Arriving on Friday night, I preached at Elim International Family Church, and played guitar with the youth group I used to help with, who also lead the worship music that morning. Olivia is leading the group now, they sound great, are doing challenging music, and doing it well. What joy it was sing, and see the God honoring worship leaders these young people have become. Their spirit was servant-like, their musicality, superb, and it made me proud to have once been a part of this group, and to see what they have become.


It was fun to be preaching in the African context again, their responsiveness, the seemingly unlimited time to speak (I think I spoke for 30 minutes), and the deep hunger to just hear a word from The Lord. At the second service it was light out in this usually well air conditioned room, so the heat inside was rather intense. I don’t ever remember the electricity going out during any worship service.


I didn’t blog while in Ghana this time, in part because I didn’t have my computer, or regular access to the internet, but also unlike when we were here, I didn’t want to share my thoughts so quickly. In those days I posted our life and the African experience as it happened, this time was it was reserved, it was our time, and I didn’t want the shared observations to shape what we were doing.


“Ghana is Changing-oooo,” Michael said that first night. The oooo tagged on to a verb, well really anything, to add emphasis. He speaks from firsthand experience. His family was robbed at gunpoint some six weeks ago, and the emotional bruises still ache. Many homes in the area where our friend’s live have been robbed, and the attacks seem to be getting more violent. I remember the first year we were here, two of the Ashesi professors were robbed in our neighborhood, being forced to lie face down in the dirt with a gun to their head, while their belongings were taken. They both left the country at the end of the term, and I wondered then about the long term affect this act of violence had, scaring off those who have come to help Ghana. Michael had the same experience of laying face down, while his kids were held outside, and Claire showed the armed robbers around the house.


Equally disturbing is the lack of press coverage about the robberies. If you are not a part of the community that is being hit, it is likely you have not heard about it, and certainly not in the Daily Graphic.


So that felling of threat was always with us, especially at night when we would call ahead to have someone ready to open the gate, and close it quickly before the compound was crashed. One night we drove by it several times, not sure the intensions of the car following us, nor the one oddly parked just ahead of the gate. It was the same night Fox graduated, and tension driving around, wondering is it safe, was in odd contrast to the joy experience earlier. In fact two days before the graduation ceremony, the principal of the International School was also robbed. Now as I’m writing this and watering our lawn so the homeowners association won’t send us another threatening letter about our brown grass, I wonder about my place in this life here. Brown grass, geesh.

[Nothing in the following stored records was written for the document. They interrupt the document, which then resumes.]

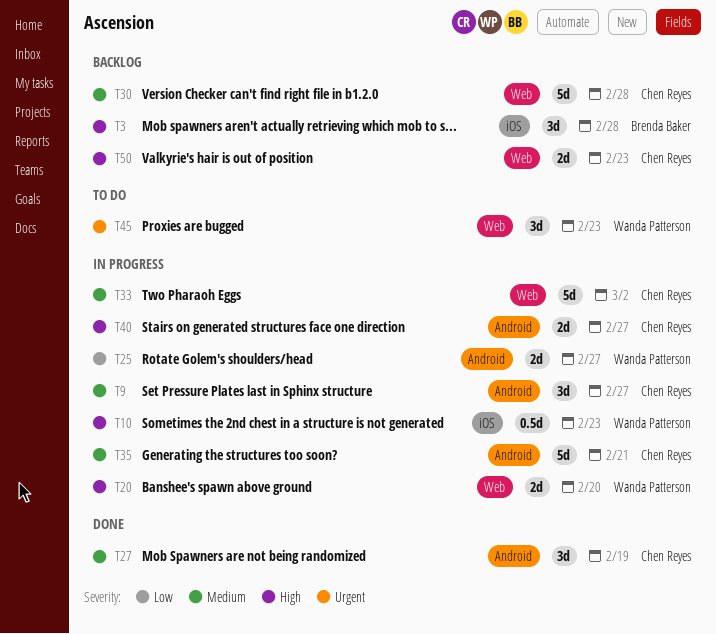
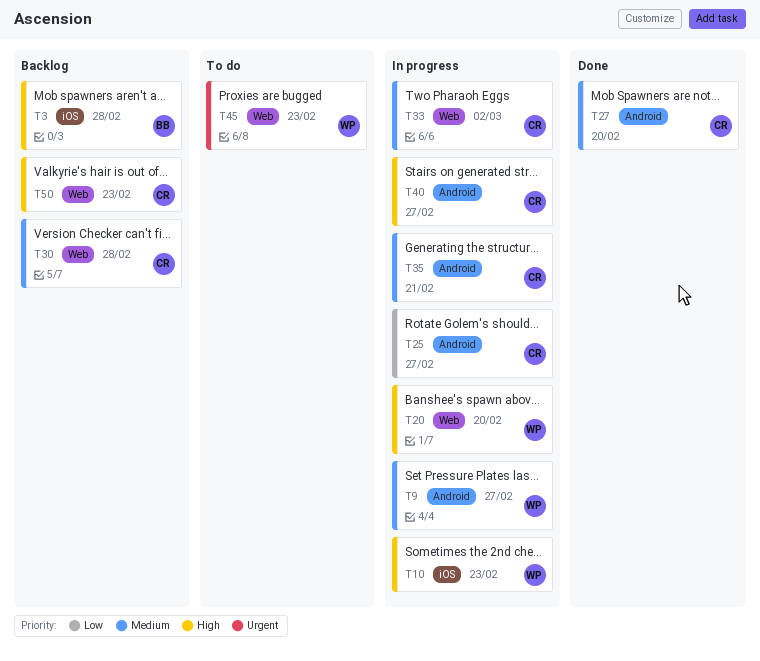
T9, owner: Chen Reyes -> Wanda Patterson
T25, owner: Wanda Patterson -> Chen Reyes
T27, due: Feb 19 -> Feb 20

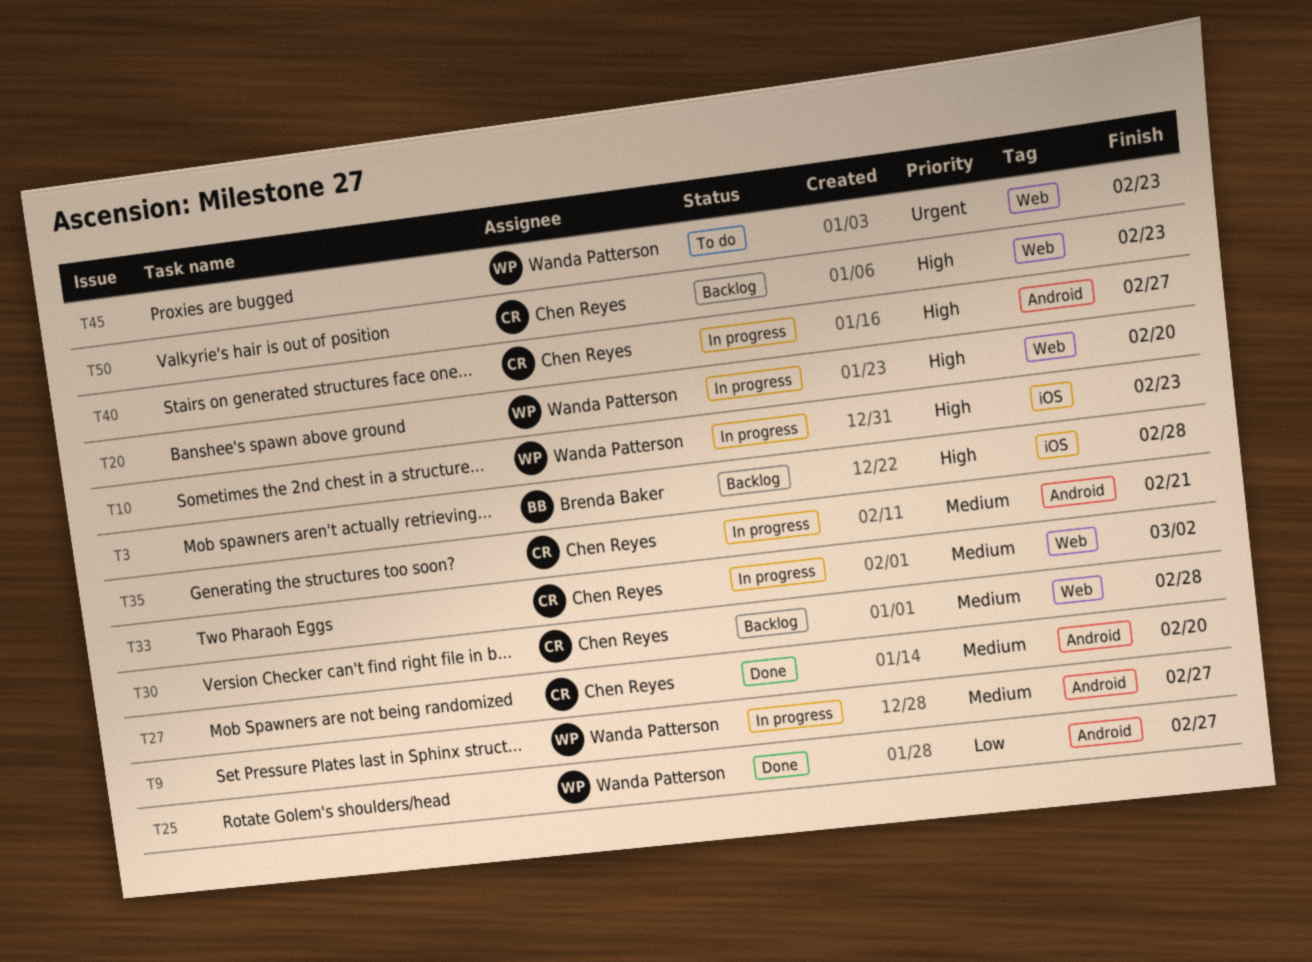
T25, status: In progress -> Done
T25, owner: Chen Reyes -> Wanda Patterson

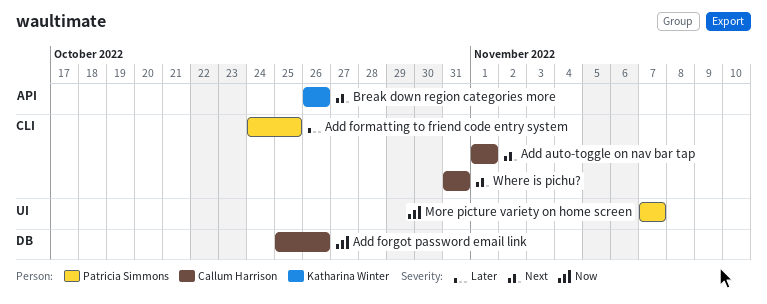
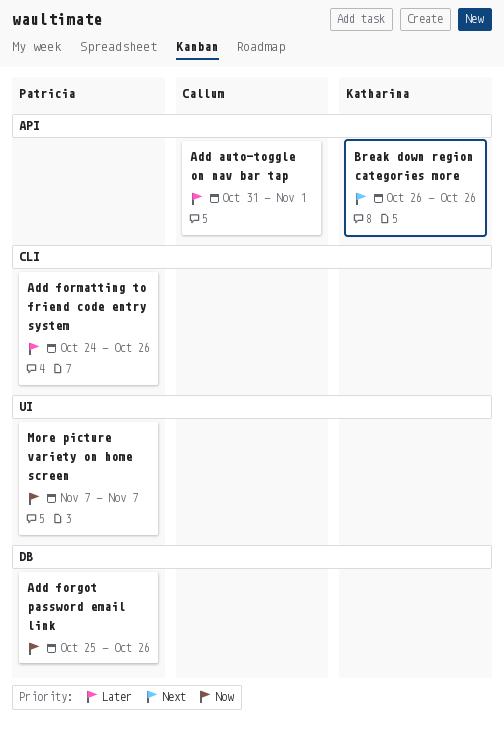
Add auto-toggle on nav bar tap, priority: Next -> Later
Add auto-toggle on nav bar tap, label: CLI -> API
Add auto-toggle on nav bar tap, start: Nov 1 -> Oct 31
Add forgot password email link, owner: Callum Harrison -> Patricia Simmons
Add formatting to friend code entry system, due: Oct 25 -> Oct 26
Where is pichu?: present -> none

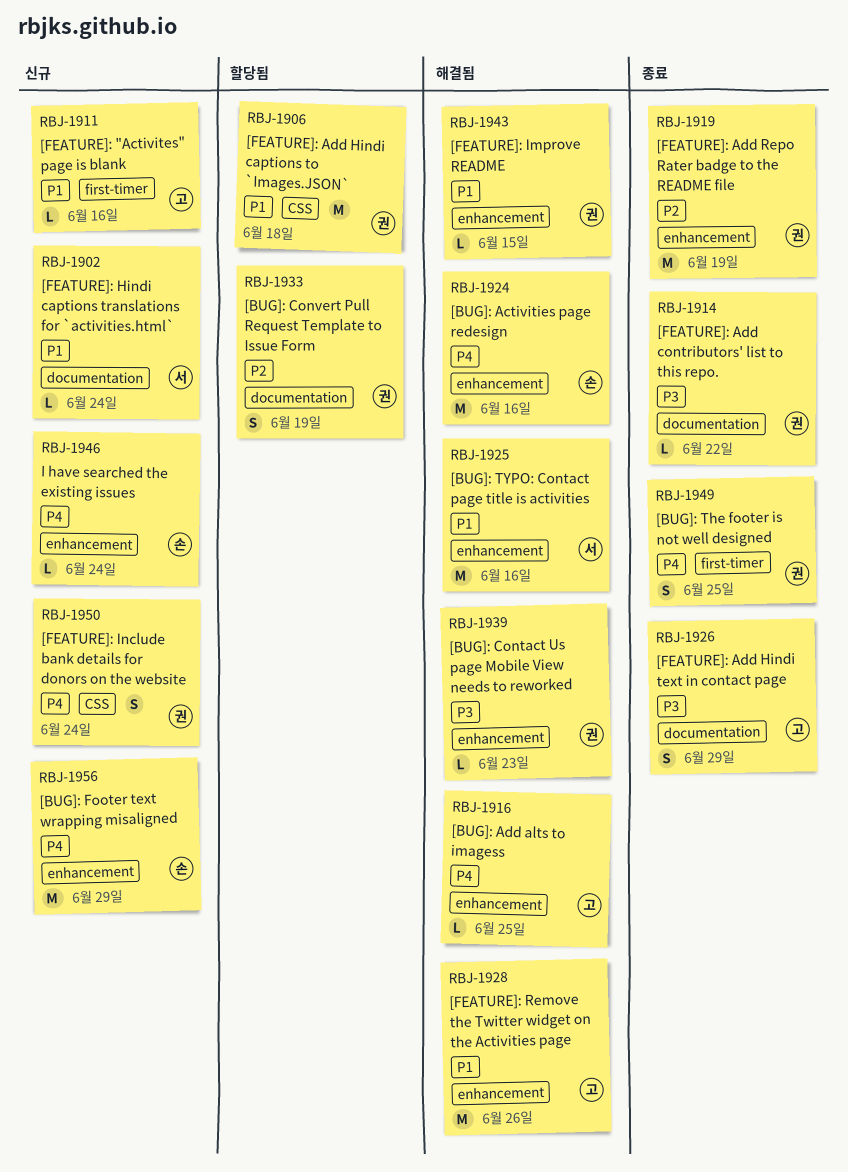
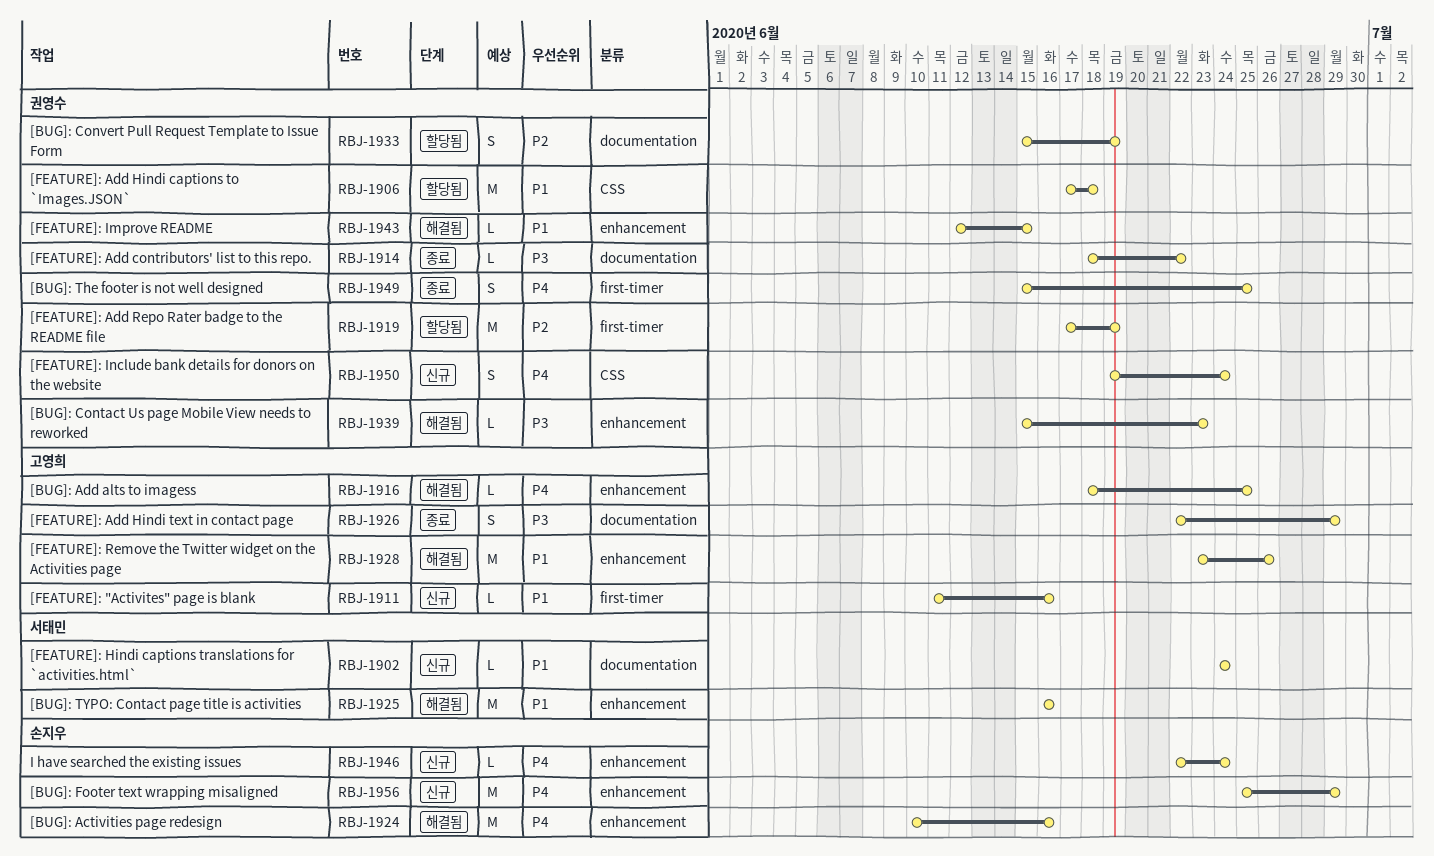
RBJ-1919, status: 종료 -> 할당됨
RBJ-1919, label: enhancement -> first-timer

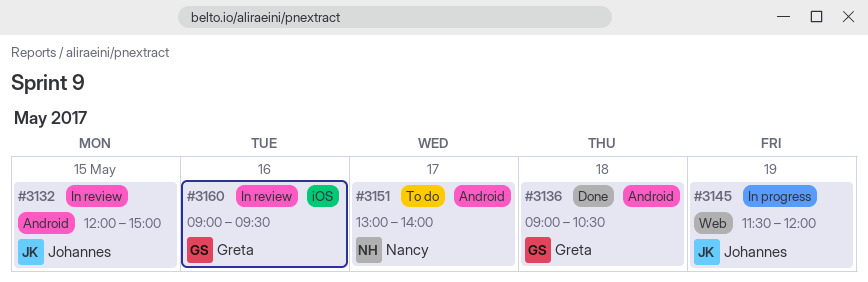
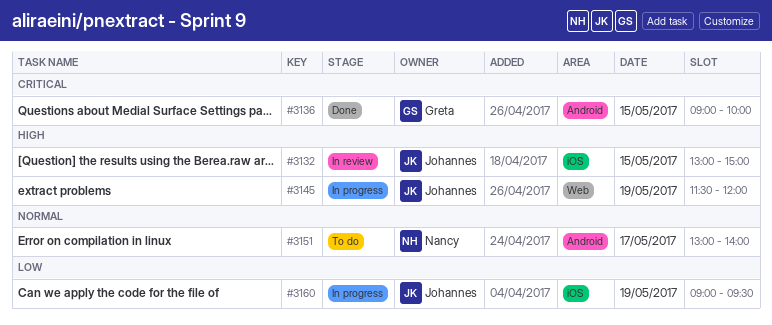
#3132, label: Android -> iOS
#3132, begins: 12:00 -> 13:00
#3136, day: May 18 -> May 15
#3136, ends: 10:30 -> 10:00
#3160, status: In review -> In progress
#3160, owner: Greta -> Johannes
#3160, day: May 16 -> May 19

I was listening to my pastor yesterday talk about a formerly successful colleague who was not so at peace with what his life had become, his station in life. That is me, I thought and I don’t want to be that guy, caught in what is, and wanting something else. “It is already written,” an Indian friend of mine would say dragging his two fingers across his forehead in resignation. The two fingers reveal your station in life as already written across your forehead only you cannot read it, only experience their meaning. Is this season of life, or a station? Is it just for now, or for always?